Research Projects

Analysis of MLL family of proteins in leukaemias

CRG — Centre for Genomic Regulation





Luciano Di Croce
CRG, 1st Supervisor

Genevieve Almouzni
Institut Curie, 2nd Supervisor


Understand how the misexpression of MLL proteins is implicated in leukemogenesis.

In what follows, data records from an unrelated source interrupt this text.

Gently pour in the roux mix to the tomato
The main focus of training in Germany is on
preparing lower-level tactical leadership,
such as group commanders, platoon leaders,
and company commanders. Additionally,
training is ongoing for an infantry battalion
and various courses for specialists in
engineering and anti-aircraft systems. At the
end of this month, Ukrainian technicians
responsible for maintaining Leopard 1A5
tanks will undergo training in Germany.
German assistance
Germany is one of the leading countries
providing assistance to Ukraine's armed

Epigenetic regulation of gene expression is one of the key mechanisms regulating cell-fate choices and cell identity during development. One of the most prominent and enigmatic epigenetic regulatory systems involves the evolutionarily conserved Polycomb group (PcG) and Trithorax group (TrxG) components, acting antagonistically to orchestrate the expression of key genes in cell differentiation and developmental processes.
TrxG is a heterogeneous group that plays a widespread role in transcriptional activation, including the SWI/SNF complex and MLL family. The histone methyltransferase complex MLL was first isolated in yeast and is well conserved across all pre-metazoan and major animal lineages. MLL complexes catalyse the deposition of methyl group on lysine 4 of histone H3.
Functional diversity of the modification of H3K4 by the MLL family in metazoans has been demonstrated through biochemical and high throughput-based genomic studies. MLL proteins are often mutated, deleted, truncated and translocated in several human pathologies, including leukemias. ESR2 will study the role of MLL family members in leukemogenesis using both hematopoietic stem cells as well as patient-derived leukemic cells.

Expected Results

Revealing the role of MLL complexes in altering hematopoietic stem cells functions. Identifying a novel target to treat leukaemias.

Planned Secondments

IEO, Italy (3 months):
Performing knockdown or CRISPR deletion in a human leukemic cell.
Diagenode, Belgium (2 months):
Performing low-number of cell ChIP-seq analysis.
Chromatin accessibility assays.

Enrolment in doctoral programs

PhD in Biochemistry from Universitat Pompeu Fabra, Barcelona


Hu, D. et al. Not All H3K4 Methylations Are Created Equal: Mll2/COMPASS Dependency in Primordial Germ Cell Specification. Mol Cell 65, 460-475 e466, doi:10.1016/j.molcel.2017.01.013 (2017).

Morey, L., Santanach, A. & Di Croce, L. Pluripotency and Epigenetic Factors in Mouse Embryonic Stem Cell Fate Regulation. Mol Cell Biol 35, 2716-2728, doi:10.1128/MCB.00266-15 (2015).